Publicado 04/04/2025 13:44

Procurador-geral acusa Netanyahu de "conflito de interesses" por causa da demissão do chefe do Shin Bet

Archivo - FILED - 14 de maio de 2024, Bremen: Uma bandeira israelense é hasteada em um comício organizado pela Sociedade Germano-Israelense em Bremen. Foto: Focke Strangmann/dpa
Focke Strangmann/dpa - Arquivo

MADRID 4 abr. (EUROPA PRESS) -

O procurador-geral de Israel, Gali Baharav Miara, rejeitou na sexta-feira a demissão de Ronen Bar como chefe do Shin Bet e acusou o primeiro-ministro Benjamin Netanyahu de tomar uma decisão que está "manchada por um conflito de interesses" devido às investigações contra seu escritório por causa do escândalo 'Qatargate'.

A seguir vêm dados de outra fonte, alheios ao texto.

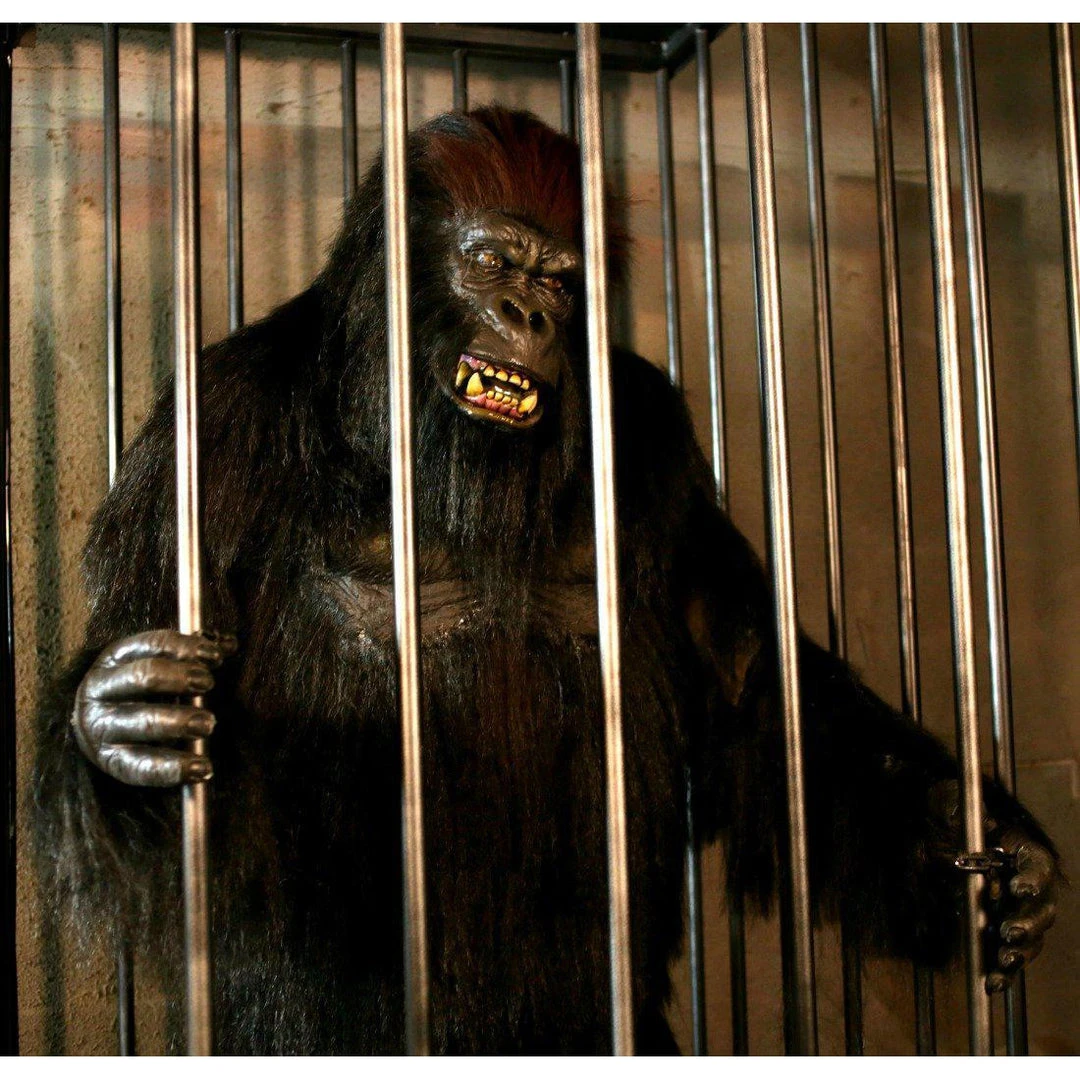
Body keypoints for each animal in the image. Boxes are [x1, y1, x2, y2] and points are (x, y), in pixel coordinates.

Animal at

O promotor enfatizou em uma carta enviada à Suprema Corte de Israel que deixar a decisão do governo israelense "intacta" "prejudicaria a capacidade dos futuros chefes do Shin Bet de agir de forma independente", o que inevitavelmente levaria a uma politização do escritório.

A mais alta corte deve considerar em 8 de abril os recursos apresentados, incluindo os da oposição e do procurador-geral - que é objeto de uma moção de censura do governo - contra a demissão de Bar, de acordo com o The Times of Israel.

Bar alegou em uma carta à Suprema Corte que Netanyahu lhe pediu para dizer aos juízes que ele não poderia testemunhar em seu próprio julgamento por corrupção devido a razões de segurança. De acordo com o chefe demitido do Shin Bet, foi sua recusa em se envolver no julgamento que causou o rompimento entre os dois.

Em resposta, o gabinete do primeiro-ministro na sexta-feira acusou Bar de espalhar "mentiras", já que ele nunca pediu que ele "usasse seus poderes de forma inadequada", mas sim discutiu maneiras de conduzir seu testemunho no tribunal com segurança.

A esse respeito, ele insistiu que a saída de Bar não foi uma questão de falta de "lealdade", mas sim uma "falta de confiança" no papel que ele desempenhou durante e após os ataques de 7 de outubro de 2023 contra Israel por milícias palestinas.

A Suprema Corte suspendeu temporariamente a demissão de Bar enquanto se aguarda a análise de todos os recursos apresentados contra a demissão. A medida foi criticada pela oposição e por alguns membros do público, que a veem como uma punição pela investigação do serviço de inteligência que revelou um suposto esquema de corrupção entre o governo, o Catar e o financiamento do Hamas.